Tell me guys, do you ever feel like you are at war with yourself?
Now onto the second prong of that nasty bastard that is my mind. Now funnily enough when I was at my heaviest - 286lbs, I never thought I was that big. And now that I'm nearly at goal, currently weighing in at 189 (THATS NEARLY 100 POUNDS WHOOOOO) I don't think I'm that small. How is that possible? 100 pounds difference and I still think I look the same. It's a pretty funny thing really - that my mind has convinced me I look the same as I did once. I think that in my mind I still think I have always, and still do, look somewhere in the middle. Sadly guys, this one I actually don't know how to combat. If any of you have any answers - then I would be thrilled to hear them.
I think possibly it might be a matter of taking photos? I've taken two sets of photos so far, at 130kgs, at 100kgs, and so I think it's time to take another round soon but... you know... I am a lazy bones. And to be honest: I'm still scared of photos of myself. I'm still a bit frightened that photos will show I'm the same girl as I always was. I TOLD YOU GUYS, MY MIND IS A BASTARD.
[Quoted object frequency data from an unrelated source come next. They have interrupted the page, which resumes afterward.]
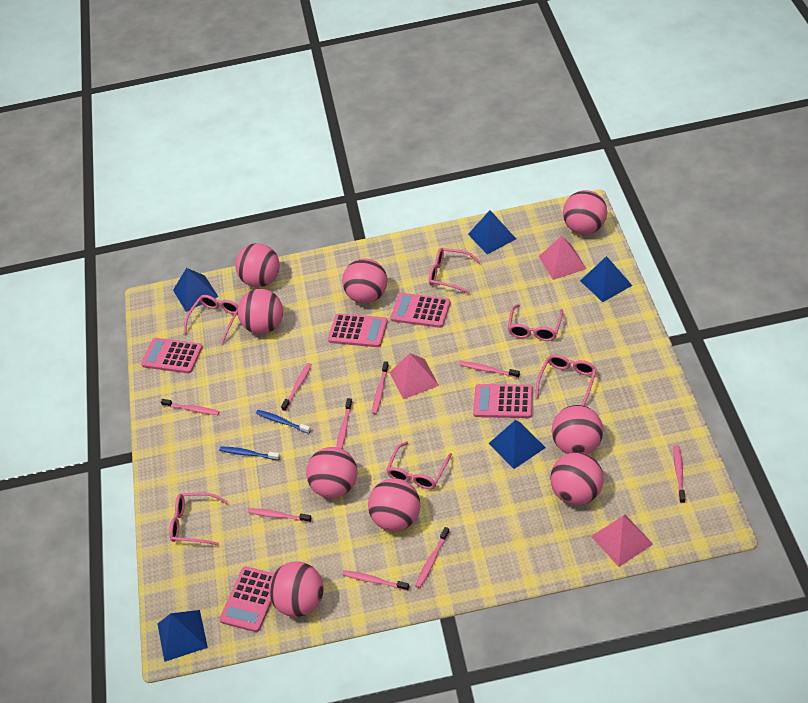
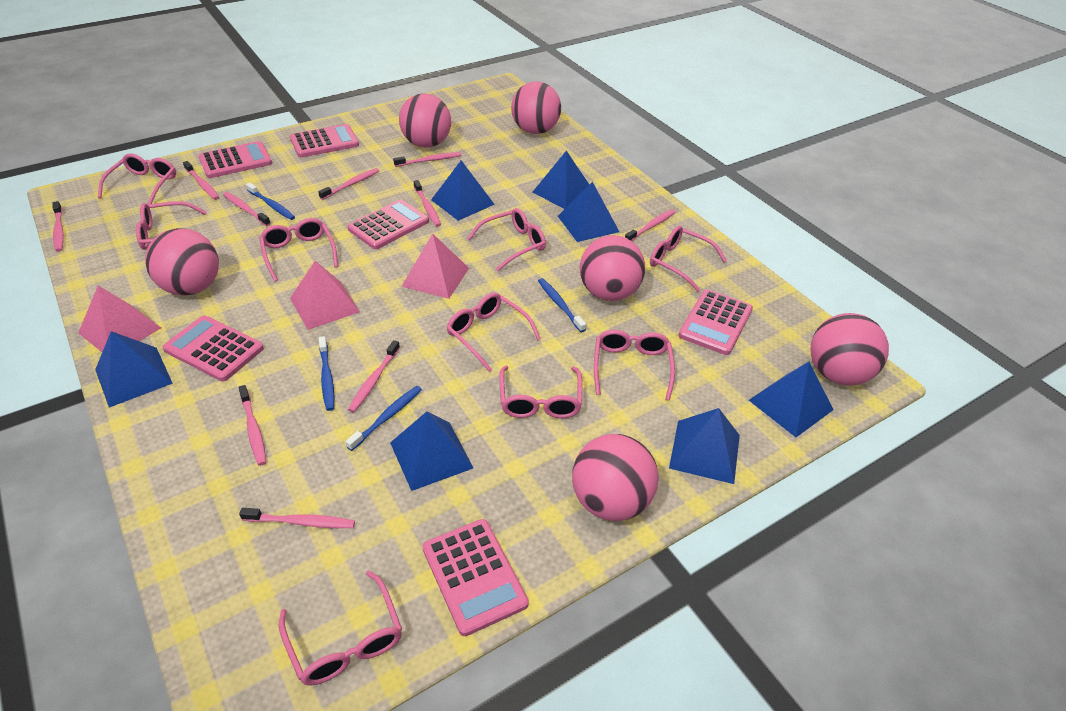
blue pyramid: [157,610,208,662] [173,268,218,312] [468,210,516,254] [489,420,546,469] [580,256,632,302] = 5 -> [95,331,173,407] [390,412,473,491] [431,160,495,221] [533,151,589,209] [558,182,619,242] [669,408,740,484] [749,362,834,437] = 7
blue toothbrush: [219,447,280,460] [256,410,311,434] = 2 -> [246,182,295,220] [319,336,334,411] [345,386,422,451] [538,278,586,332] = 4
pink ball: [235,243,280,287] [237,289,283,334] [269,562,324,617] [306,447,357,498] [342,258,387,304] [368,478,420,531] [550,452,604,505] [552,405,603,454] [563,190,607,235] = 9 -> [145,228,219,296] [399,93,451,148] [511,81,561,134] [572,434,659,521] [580,235,645,301] [810,313,889,386] = 6
pink calculator: [141,338,203,373] [219,567,274,632] [328,313,388,347] [391,293,451,328] [473,384,533,418] = 5 -> [162,316,264,381] [199,141,272,178] [290,124,359,157] [347,199,429,249] [422,519,529,636] [678,289,753,355] = 6
pink glasses: [169,493,228,546] [184,295,238,344] [386,441,452,489] [429,248,481,294] [508,304,563,341] [535,355,597,406] = 6 -> [98,153,176,204] [136,201,207,250] [259,218,338,282] [279,570,402,686] [447,293,541,372] [467,208,546,271] [499,365,582,418] [594,330,675,401] [650,226,727,292] = 9
pink toothbrush: [161,399,220,415] [247,508,312,522] [281,363,312,411] [336,398,352,449] [342,570,409,591] [372,361,389,414] [415,527,450,588] [459,361,520,378] [674,445,685,503] = 9 -> [53,201,64,252] [183,161,219,200] [223,192,271,226] [239,385,266,466] [239,508,355,528] [318,168,379,200] [348,340,400,412] [393,152,461,167] [414,180,441,227] [625,209,675,241] = 10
My goodness, I have sworn a lot in this post - I'm not usually so liberal with the swearing, I promise guys. And anyway - this pathological fear of having photos taken of me is the next part of my new years resolution, because a few of my friends and I are starting up a style blog and it's going to involve getting my model on.
I'm actually curious, now that I've been talking about this for awhile: but what are your new years resolutions? They don't have to be weight loss related, but I am interested to know where other peoples heads are at in 2011. Don't be shy!